A Message from our Bishop:
CALLED BY NAME
In the Book of the Prophet Isaiah, the prophet is speaking in chapter 43 to “Israel in exile,” the “Babylonian Captivity” as this period is called. He attempts to re-focus the Israelites’ attention from their past life to something new, something better, a way of life that promises deliverance and hope. “Fear not,” Isaiah quotes the Lord, “for I have redeemed you; I have called you by name: you are mine (Isaiah 43:1).”
In 2019, the Diocese of Trenton, through the work of our Director of Vocations Father Jason Parzynski and his vocation team, initiated the parishbased program successfully conducted in various dioceses throughout the country adapted from Isaiah’s words to the People of Israel: “Called By Name.”
This effort to recruit qualified young men to the priesthood in our Diocese coincides with the United States Conference of Catholic Bishops’ annual National Catholic Vocations Awareness Week, November 7-13, a time set aside to foster vocations in communities of faith. While the Diocese also encourages young women to consider vocations to consecrated religious life through various religious orders during this week, the principal object and goal of “Called By Name” is for parishes in the four counties to identify young men from among their members who might possibly be called to the priesthood here.
Writing to the pastors and priests of our Diocese, Father Parzynski, quoting Pope St. John Paul II, observed that “in the Year of the Eucharist, we are reminded that without priests there is no Eucharist and without the Eucharist there is no Church.” Each parish has been provided with a “Called By Name” kit to use on the weekends of November 6-7 and November 13-14 to begin and end National Vocation Awareness Week. In addition to publications in parish bulletins and announcements from the pulpit, parishioners as well as parish clergy and religious leaders, catechists and youth ministers are invited and encouraged to use “pew cards” to prayerfully identify and recommend potential candidates “by name” whom they think might have a priestly vocation. The diocesan vocation team will then follow up directly with those individuals recommended.

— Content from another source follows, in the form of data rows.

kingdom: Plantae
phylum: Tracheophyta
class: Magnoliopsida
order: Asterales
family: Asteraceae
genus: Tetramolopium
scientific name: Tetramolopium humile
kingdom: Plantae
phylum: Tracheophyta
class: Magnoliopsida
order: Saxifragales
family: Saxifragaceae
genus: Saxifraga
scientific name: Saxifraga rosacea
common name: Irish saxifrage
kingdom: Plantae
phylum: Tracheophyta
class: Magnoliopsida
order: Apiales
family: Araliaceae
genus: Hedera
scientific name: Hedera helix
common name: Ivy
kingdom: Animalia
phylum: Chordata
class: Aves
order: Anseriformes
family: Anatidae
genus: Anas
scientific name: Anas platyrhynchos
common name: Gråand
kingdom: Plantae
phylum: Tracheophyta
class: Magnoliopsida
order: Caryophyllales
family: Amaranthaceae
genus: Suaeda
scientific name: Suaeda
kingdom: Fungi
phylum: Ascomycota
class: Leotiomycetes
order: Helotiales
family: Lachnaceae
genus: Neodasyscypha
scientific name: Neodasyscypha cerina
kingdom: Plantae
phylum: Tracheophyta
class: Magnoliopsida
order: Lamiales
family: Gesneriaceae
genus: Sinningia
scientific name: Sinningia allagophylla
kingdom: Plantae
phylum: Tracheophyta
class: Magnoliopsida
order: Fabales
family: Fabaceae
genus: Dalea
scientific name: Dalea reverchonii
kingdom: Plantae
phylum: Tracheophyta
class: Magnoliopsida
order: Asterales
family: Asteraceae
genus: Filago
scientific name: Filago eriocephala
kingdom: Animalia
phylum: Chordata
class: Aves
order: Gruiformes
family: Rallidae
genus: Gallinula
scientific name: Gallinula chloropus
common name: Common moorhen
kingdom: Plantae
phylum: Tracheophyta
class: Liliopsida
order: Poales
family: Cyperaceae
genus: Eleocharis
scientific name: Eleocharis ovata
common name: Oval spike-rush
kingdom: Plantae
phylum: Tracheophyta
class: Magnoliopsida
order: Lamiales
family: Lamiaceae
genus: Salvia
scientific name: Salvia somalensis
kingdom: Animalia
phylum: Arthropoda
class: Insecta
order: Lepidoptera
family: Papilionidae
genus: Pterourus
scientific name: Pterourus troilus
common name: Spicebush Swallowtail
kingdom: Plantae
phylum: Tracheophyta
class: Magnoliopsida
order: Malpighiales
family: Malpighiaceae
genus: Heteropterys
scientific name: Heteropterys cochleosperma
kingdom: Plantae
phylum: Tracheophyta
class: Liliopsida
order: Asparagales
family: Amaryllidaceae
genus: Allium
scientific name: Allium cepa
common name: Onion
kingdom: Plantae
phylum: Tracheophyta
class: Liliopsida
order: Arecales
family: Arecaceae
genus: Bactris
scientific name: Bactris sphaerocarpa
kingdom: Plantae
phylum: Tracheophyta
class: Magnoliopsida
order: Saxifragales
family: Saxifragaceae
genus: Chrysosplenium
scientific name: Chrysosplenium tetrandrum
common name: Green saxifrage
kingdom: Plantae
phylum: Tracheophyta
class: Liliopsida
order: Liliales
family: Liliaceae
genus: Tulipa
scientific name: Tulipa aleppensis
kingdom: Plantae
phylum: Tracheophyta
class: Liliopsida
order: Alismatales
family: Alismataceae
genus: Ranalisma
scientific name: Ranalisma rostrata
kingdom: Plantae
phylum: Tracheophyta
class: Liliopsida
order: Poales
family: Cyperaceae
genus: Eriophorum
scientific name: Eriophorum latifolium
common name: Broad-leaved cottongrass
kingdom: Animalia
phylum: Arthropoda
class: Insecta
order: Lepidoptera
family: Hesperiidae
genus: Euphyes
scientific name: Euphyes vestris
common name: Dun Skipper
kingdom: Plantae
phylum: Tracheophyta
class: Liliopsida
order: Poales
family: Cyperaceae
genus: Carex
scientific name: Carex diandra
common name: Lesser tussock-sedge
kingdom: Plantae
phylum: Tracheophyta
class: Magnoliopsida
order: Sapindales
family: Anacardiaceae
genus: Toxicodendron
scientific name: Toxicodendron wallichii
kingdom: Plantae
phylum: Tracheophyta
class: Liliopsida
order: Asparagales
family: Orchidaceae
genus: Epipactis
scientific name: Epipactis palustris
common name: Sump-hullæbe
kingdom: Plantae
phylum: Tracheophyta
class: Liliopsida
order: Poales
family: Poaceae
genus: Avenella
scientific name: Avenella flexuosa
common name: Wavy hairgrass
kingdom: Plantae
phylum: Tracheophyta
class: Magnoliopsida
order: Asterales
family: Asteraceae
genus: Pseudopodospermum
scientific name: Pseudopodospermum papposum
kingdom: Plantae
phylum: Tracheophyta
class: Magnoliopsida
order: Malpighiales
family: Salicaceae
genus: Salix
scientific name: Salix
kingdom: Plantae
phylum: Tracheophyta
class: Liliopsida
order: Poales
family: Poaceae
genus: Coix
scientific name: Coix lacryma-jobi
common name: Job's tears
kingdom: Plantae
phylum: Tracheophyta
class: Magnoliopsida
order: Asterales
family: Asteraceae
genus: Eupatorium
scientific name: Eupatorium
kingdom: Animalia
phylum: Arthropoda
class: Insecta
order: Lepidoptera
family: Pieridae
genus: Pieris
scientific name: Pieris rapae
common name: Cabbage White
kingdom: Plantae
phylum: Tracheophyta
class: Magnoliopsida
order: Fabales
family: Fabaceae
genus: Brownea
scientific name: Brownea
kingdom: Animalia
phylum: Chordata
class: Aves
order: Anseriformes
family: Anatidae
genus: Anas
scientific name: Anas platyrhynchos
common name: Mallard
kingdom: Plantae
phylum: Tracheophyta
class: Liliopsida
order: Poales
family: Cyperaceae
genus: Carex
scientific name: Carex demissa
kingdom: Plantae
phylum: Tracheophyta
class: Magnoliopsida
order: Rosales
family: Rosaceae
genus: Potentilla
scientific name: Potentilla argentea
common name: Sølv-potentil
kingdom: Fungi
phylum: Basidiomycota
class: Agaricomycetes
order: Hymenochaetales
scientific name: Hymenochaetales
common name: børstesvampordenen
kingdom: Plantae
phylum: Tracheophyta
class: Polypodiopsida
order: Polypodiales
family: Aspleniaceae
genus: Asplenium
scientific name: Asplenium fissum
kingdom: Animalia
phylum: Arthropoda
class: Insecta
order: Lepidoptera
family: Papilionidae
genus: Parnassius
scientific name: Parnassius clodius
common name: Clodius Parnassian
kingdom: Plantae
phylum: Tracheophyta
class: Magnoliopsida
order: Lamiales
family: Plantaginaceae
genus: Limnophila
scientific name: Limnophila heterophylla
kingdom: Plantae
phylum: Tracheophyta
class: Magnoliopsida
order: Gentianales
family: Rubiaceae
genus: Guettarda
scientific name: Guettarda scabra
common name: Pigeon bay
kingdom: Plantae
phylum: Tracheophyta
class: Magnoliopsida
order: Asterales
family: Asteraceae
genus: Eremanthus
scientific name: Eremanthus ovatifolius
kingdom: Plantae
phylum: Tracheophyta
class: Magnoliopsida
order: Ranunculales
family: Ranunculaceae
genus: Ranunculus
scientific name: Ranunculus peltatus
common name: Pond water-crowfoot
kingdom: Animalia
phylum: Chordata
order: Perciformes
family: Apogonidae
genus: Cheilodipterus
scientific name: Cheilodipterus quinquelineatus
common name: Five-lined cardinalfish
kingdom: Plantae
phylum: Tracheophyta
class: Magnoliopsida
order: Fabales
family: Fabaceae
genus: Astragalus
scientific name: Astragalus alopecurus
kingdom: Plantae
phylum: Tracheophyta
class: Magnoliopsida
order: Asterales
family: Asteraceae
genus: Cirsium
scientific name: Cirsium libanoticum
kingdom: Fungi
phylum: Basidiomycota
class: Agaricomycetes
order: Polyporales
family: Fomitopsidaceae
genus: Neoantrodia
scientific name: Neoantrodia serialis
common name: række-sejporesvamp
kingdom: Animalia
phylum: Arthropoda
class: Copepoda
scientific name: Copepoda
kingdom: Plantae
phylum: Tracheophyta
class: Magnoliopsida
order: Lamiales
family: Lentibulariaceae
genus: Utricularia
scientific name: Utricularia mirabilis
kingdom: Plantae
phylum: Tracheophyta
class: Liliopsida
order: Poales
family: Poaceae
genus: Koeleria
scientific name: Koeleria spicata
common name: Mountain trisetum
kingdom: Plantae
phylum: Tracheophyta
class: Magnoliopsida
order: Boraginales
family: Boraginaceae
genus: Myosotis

Other dioceses throughout the country who have engaged in the “Called By Name Program” have reported great success with this program of outreach. During my service as President of The Catholic University of America, I frequently asked young men if they had ever thought about becoming priests. It was not uncommon to hear them respond, “No one ever asked me.”
In Mark’s Gospel, looking at the crowds who were like “sheep without a shepherd,” and in Luke’s Gospel as well, Jesus told his disciples “The harvest is abundant but the laborers are few; so ask the master of the harvest to send out laborers for his harvest (Mark 9:38; Luke 10:2).” Now more than ever, we need to heed his message.